Ian Brown & David Greig: Scotland on an International Stage


Edinburgh Book Festival

David Greig

There are more events than ever in this year's Edinburgh festivals that discuss Scottishness and Scottish culture—or maybe it is just that, as playwright David Greig said in this event at the Edinburgh International Book Festival, that everything in the year of the Referendum will be seen through that lens, such as the James Plays in the International Festival.

Greig has been very vocal about campaigning for Scottish independence before next month's vote, from his social media platforms to a series of events at the Stand in the Square under the title All Back to Bowie's.

Chaired by Ruth Wishart, Greig and Scottish playwright, poet and academic Ian Brown spoke about how Scottishness is reflected in literature, largely through theatre and poetry.

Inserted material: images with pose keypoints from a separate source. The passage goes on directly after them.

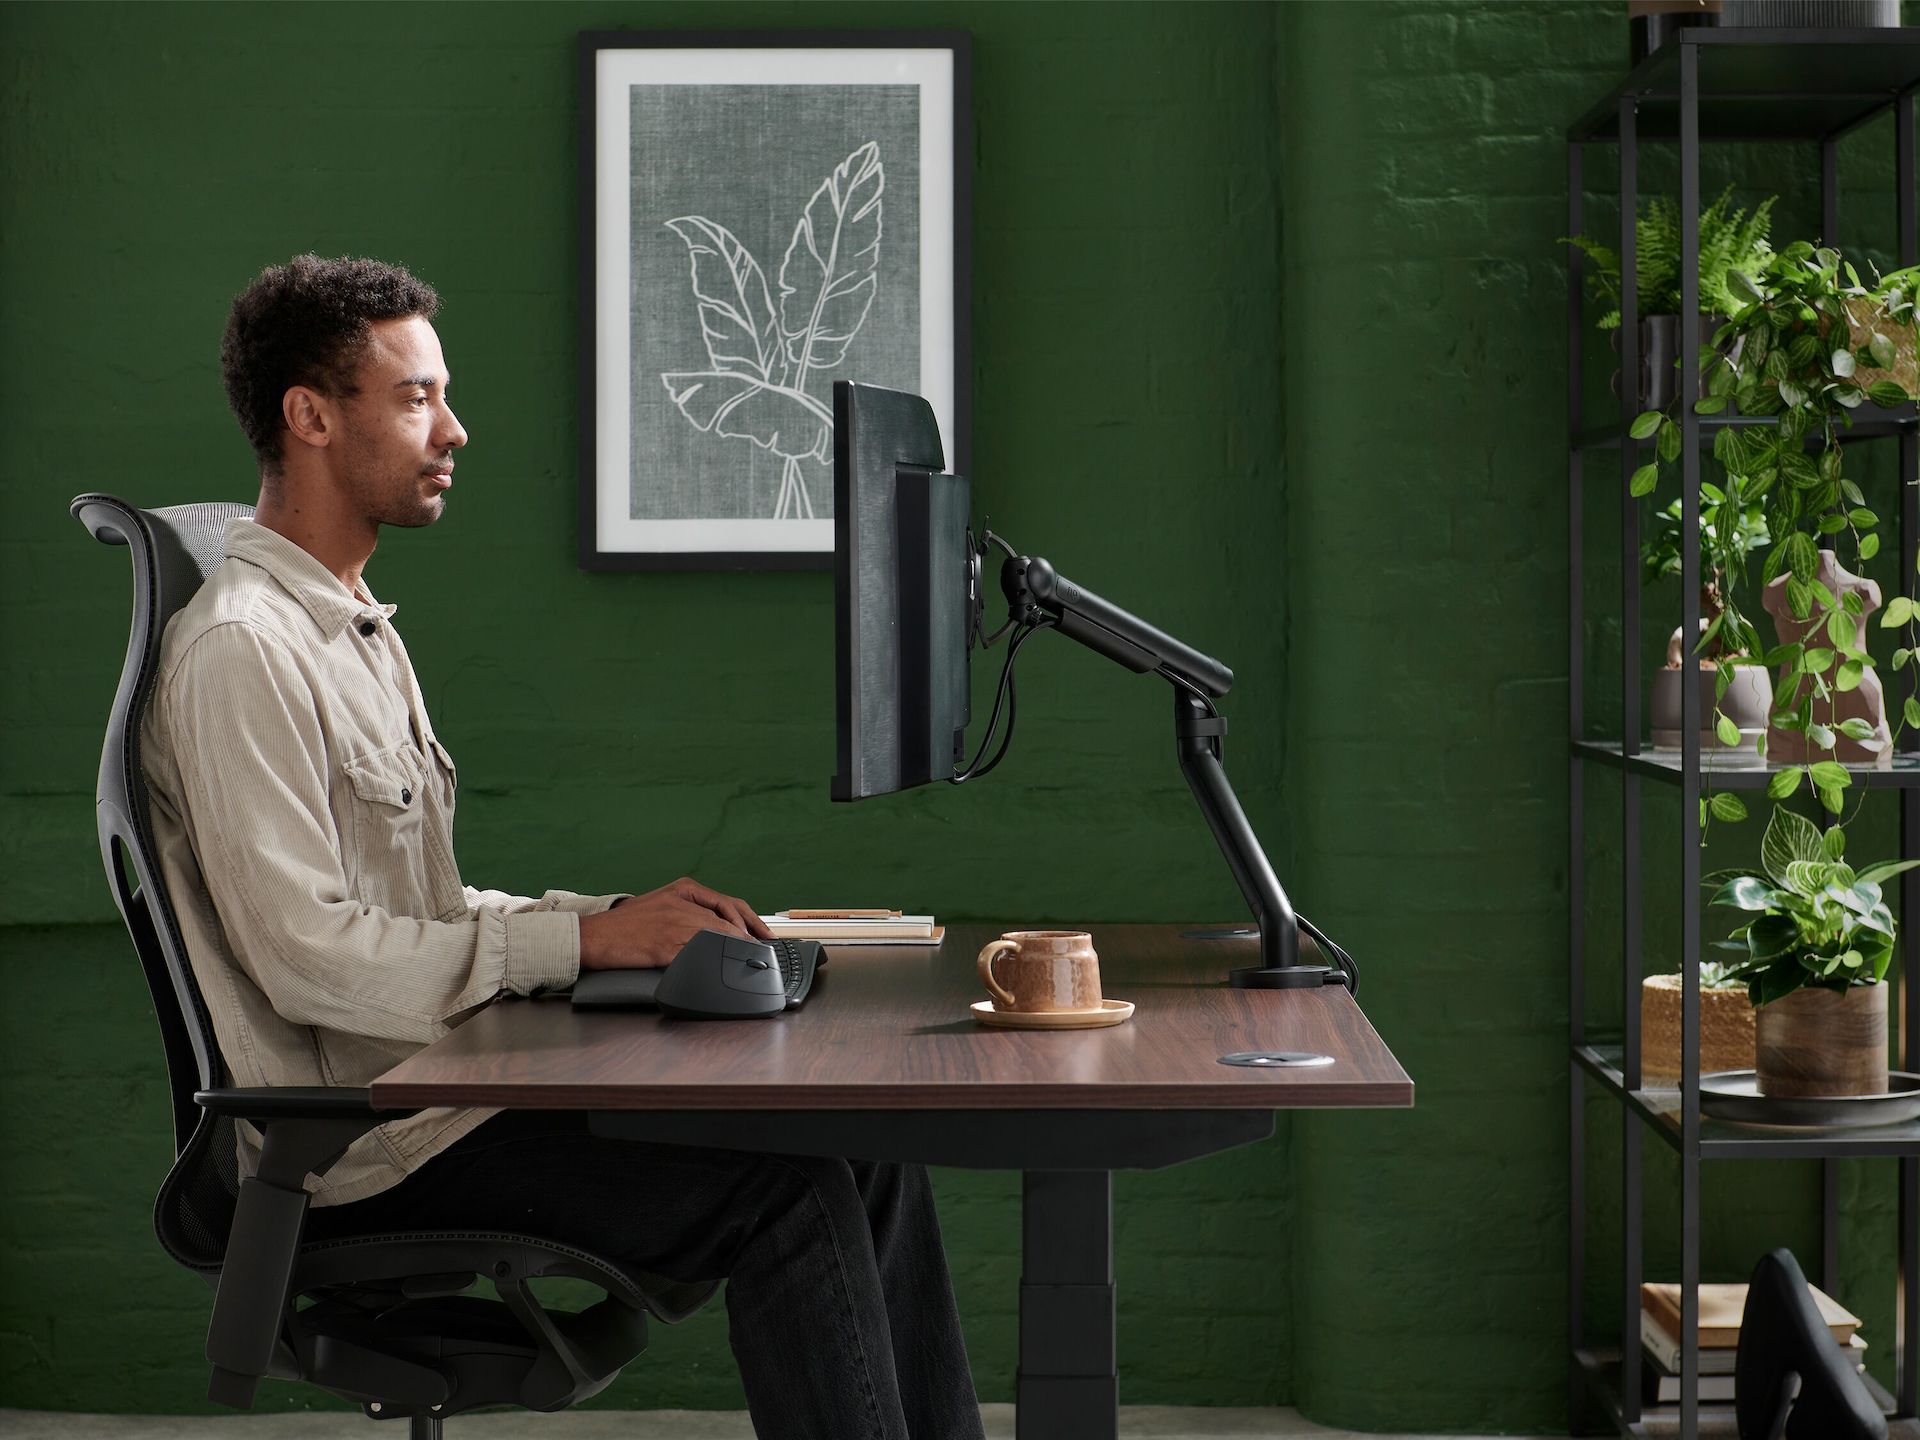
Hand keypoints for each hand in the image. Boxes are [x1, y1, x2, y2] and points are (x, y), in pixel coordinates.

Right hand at [577, 876, 774, 970]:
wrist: (595, 935)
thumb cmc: (626, 924)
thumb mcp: (661, 904)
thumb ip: (690, 910)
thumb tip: (722, 928)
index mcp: (683, 889)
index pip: (729, 904)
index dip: (751, 922)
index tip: (765, 935)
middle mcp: (682, 903)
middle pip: (728, 921)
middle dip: (749, 939)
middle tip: (762, 953)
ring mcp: (674, 924)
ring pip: (717, 937)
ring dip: (735, 951)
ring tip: (747, 963)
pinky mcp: (665, 946)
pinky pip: (698, 954)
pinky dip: (714, 962)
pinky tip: (722, 969)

Brown, from his in-depth knowledge of Scottish cultural history, argues in his book Scottish Theatre: Diversity, Language, Continuity that there are three misconceptions about Scottish theatre: that it was suppressed after the Reformation, that there isn't a Scottish canon and that there was an obsession with looking south to playhouse culture in the English language.

He said that whereas Scottish playwrights such as J M Barrie and Graham Moffat were focussing on getting into the West End, there was later a move into translating classics into Scots in the 1970s and 1980s. However work in Scotland between A Satire of the Three Estates in the mid-sixteenth century and 1985 is, he said, often forgotten.

Greig—who was at the Book Festival promoting a book on Suspect Culture, the theatre company he created with Graham Eatough in 1993—said that when he began writing in 1992, there was a debate over whether to write in Scots. His early play Europe, produced by the Traverse Theatre in 1995, was a story about Motherwell but written as though it was a translation of a play from Europe.

Greig said that Suspect Culture was born in Bristol, where he went to university, but they decided to base themselves in Glasgow as they believed that Mayfest would soon be bigger than the Edinburgh Fringe (the last Mayfest was in 1997).

The two writers spoke of the effect of National Theatre of Scotland on Scottish theatre. Greig said that when he began writing the Traverse was a paternal figure and the only place Scottish writers could get a play on. Now, NTS has "taken the role of the big beast", which has taken the pressure off other theatres. However it has also allowed funding bodies to reject some applications from smaller theatres as NTS is already covering the same areas.

Ian Brown's Scottish Theatre: Diversity, Language, Continuity is published by Rodopi. The Suspect Culture Book is published by Oberon Books.